━━━━━ SOURCE DATA ━━━━━
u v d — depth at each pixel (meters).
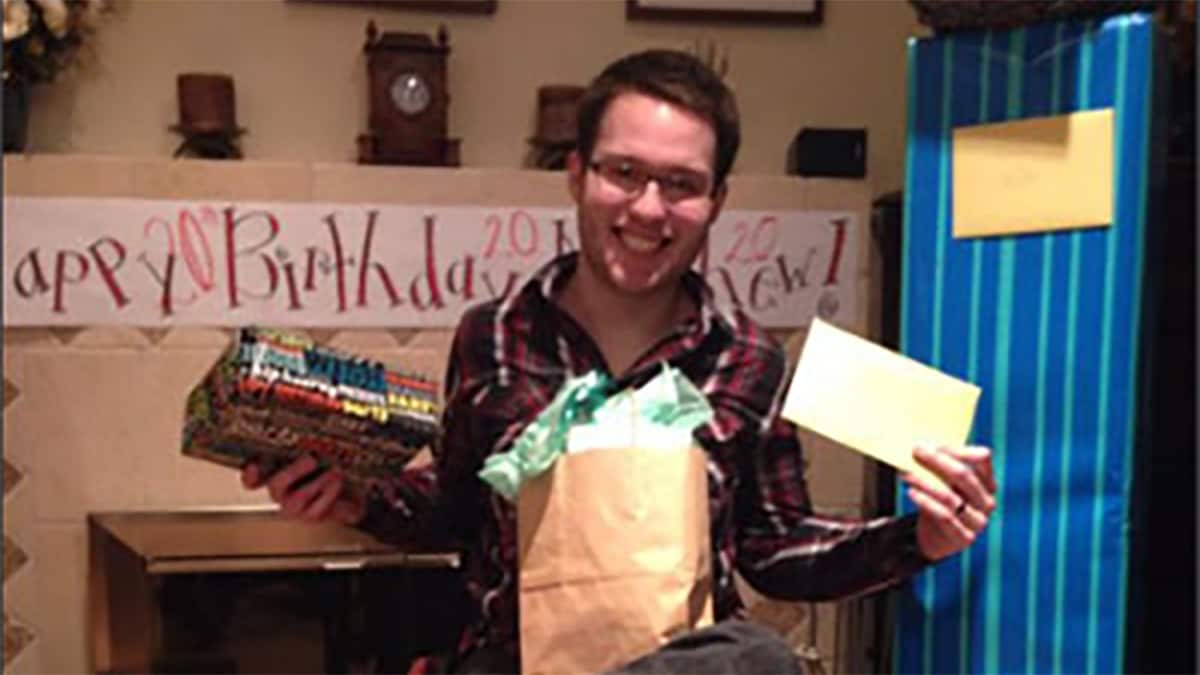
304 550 1.59
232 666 1.59
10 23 1.44
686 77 0.96
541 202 1.62
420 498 1.05
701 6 1.71
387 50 1.58
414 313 1.61
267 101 1.64
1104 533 1.04
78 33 1.56
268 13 1.63
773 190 1.66
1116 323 1.03
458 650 1.10
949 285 1.12
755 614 1.71
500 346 1.01
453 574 1.60
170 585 1.58
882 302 1.68
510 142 1.69
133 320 1.57
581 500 0.85
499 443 0.99
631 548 0.84
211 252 1.58
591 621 0.84
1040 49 1.06
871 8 1.75
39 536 1.59
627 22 1.70
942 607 1.14
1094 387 1.04
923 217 1.14
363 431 0.89
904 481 1.01
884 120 1.76
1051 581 1.07
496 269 1.62
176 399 1.60
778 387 1.05
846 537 1.03
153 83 1.62
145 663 1.59
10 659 1.59
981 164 1.09
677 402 0.88
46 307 1.56
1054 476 1.07
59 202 1.54
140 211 1.56
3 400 1.57
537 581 0.86
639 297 1.01
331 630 1.60
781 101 1.74
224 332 1.59
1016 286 1.08
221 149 1.60
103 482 1.60
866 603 1.66
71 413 1.58
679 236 0.95
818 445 1.71
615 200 0.94
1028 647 1.09
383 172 1.59
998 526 1.10
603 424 0.87
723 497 0.99
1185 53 1.30
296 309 1.59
━━━━━
TASK STATEMENT
Find the line that contains "1016 286 1.08". Restate it and all lines after it exactly, ending with the final line of the data.

EXERCISE RESPONSE
1016 286 1.08
221 149 1.60
103 482 1.60
866 603 1.66
71 413 1.58
679 236 0.95
818 445 1.71
615 200 0.94
1028 647 1.09
383 172 1.59
998 526 1.10
603 424 0.87
723 497 0.99
1185 53 1.30
296 309 1.59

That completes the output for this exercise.